Euletério Faleiro, um ‘ancião’ da arte de criar e cuidar de pombos-correios, explicou à nossa reportagem que para estas aves voarem grandes distâncias e ‘rasgar’ os céus a alta velocidade, muito trabalho tem de ser feito em terra. “Quem vai para o ar, avia-se em terra”, diz. “É preciso ter em consideração que há muito trabalho de preparação, controlo e registo destes corredores do ar que deve ser feito antes de os soltar, de forma a que possam correr nas diferentes modalidades de competição. Primeiro, assim como nós, seres humanos, cada pombo é, obviamente, um pombo único e, como nós, que temos cartão de cidadão com um número que nos pertence, os pombos têm também eles números de registo que lhes são únicos. E, da mesma forma que se passou de utilizar pombos-correio como meio de comunicação para se utilizar telefones com internet, o registo e controlo destes pombos passou igualmente do tradicional ‘papel e caneta’ para um conjunto de tecnologias de registo e controlo destes animais”, explica.
Com uma anilha que possui um chip, colocada numa das patas dos voadores, “pode registar-se no computador o número associado a cada pombo que irá participar nas competições”, acrescenta, mostrando algumas das máquinas e engenhos de considerável avanço tecnológico que são utilizados nas competições, as chamadas ‘antenas’.
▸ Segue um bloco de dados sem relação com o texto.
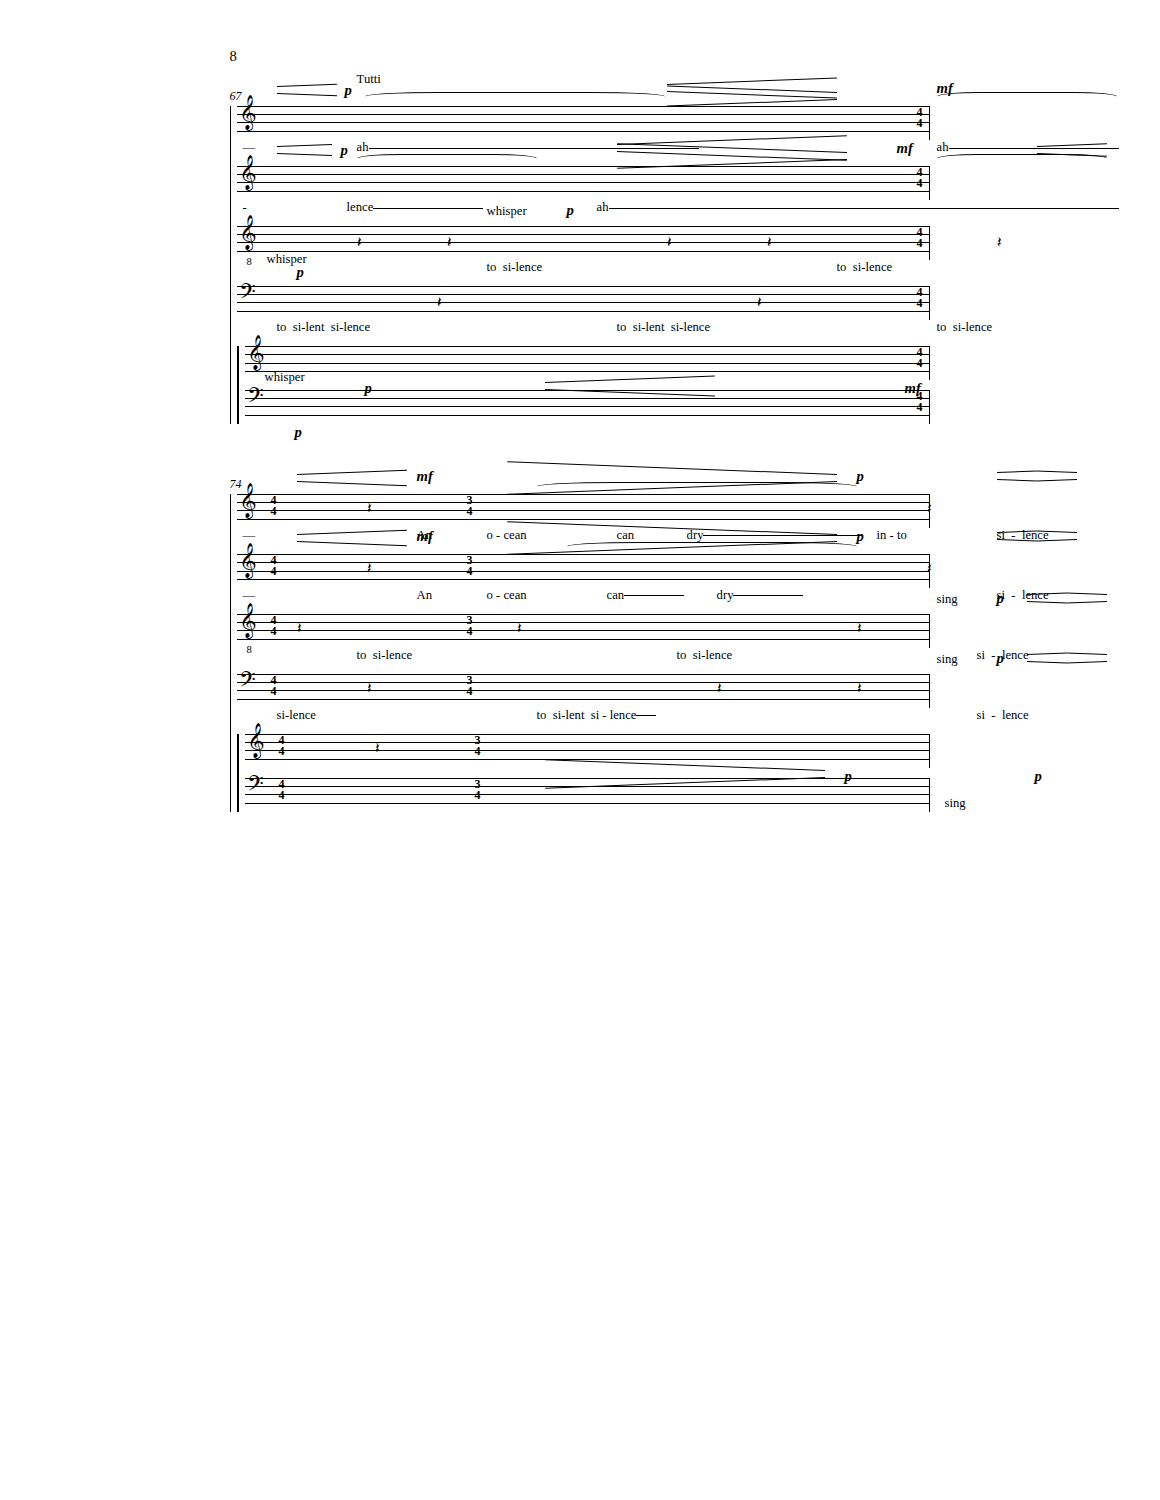8
67
𝄞 Tutti p mf 44
— ah ah
𝄞 p mf 44
- lence ah
𝄞 8 whisper p 𝄽 𝄽 𝄽 𝄽 𝄽 44
to si-lence to si-lence
𝄢 whisper p 𝄽 𝄽 44
to si-lent si-lence to si-lent si-lence to si-lence
𝄞 p mf 44
𝄢 whisper p 44
74
𝄞 44 mf 34 p 𝄽 𝄽
— An o - cean can dry in - to si - lence
𝄞 44 mf 34 p 𝄽 𝄽
— An o - cean can dry si - lence
𝄞 8 44 34 sing p 𝄽 𝄽 𝄽
to si-lence to si-lence si - lence
𝄢 44 34 sing p 𝄽 𝄽 𝄽
si-lence to si-lent si - lence si - lence
𝄞 44 34 p p 𝄽
𝄢 44 34 sing
Page 8 transcription
Measures 67 through 78. Marking at measure 67: Tutti.
Measures 67–73
Soprano: piano, crescendo to mezzo-forte. Text: "— ah ... ah".
Alto: piano, crescendo to mezzo-forte. Text: "-lence ... ah".
Tenor: whisper, piano. Text: "to si-lence, to si-lence".
Bass: whisper, piano. Text: "to si-lent si-lence, to si-lent si-lence, to si-lence".
Measures 74–78
Soprano: mezzo-forte, diminuendo to piano. Text: "An o-cean can dry in-to si-lence".
Alto: mezzo-forte, diminuendo to piano. Text: "An o-cean can dry si-lence".
Tenor: "to si-lence, to si-lence"; then sing, piano: "si-lence".
Bass: "si-lence, to si-lent si-lence"; then sing, piano: "si-lence".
Há também que agradecer “os avanços tecnológicos que possibilitam o registo e controlo destes voadores para que, por exemplo, se possam registar os tempos dos pombos até à centésima de segundo, em tempo real, assim como para saber se todos os pombos estão no sítio certo e, quais pertencem a quem”, e a partir daí poder traçar as tabelas com os resultados dos competidores.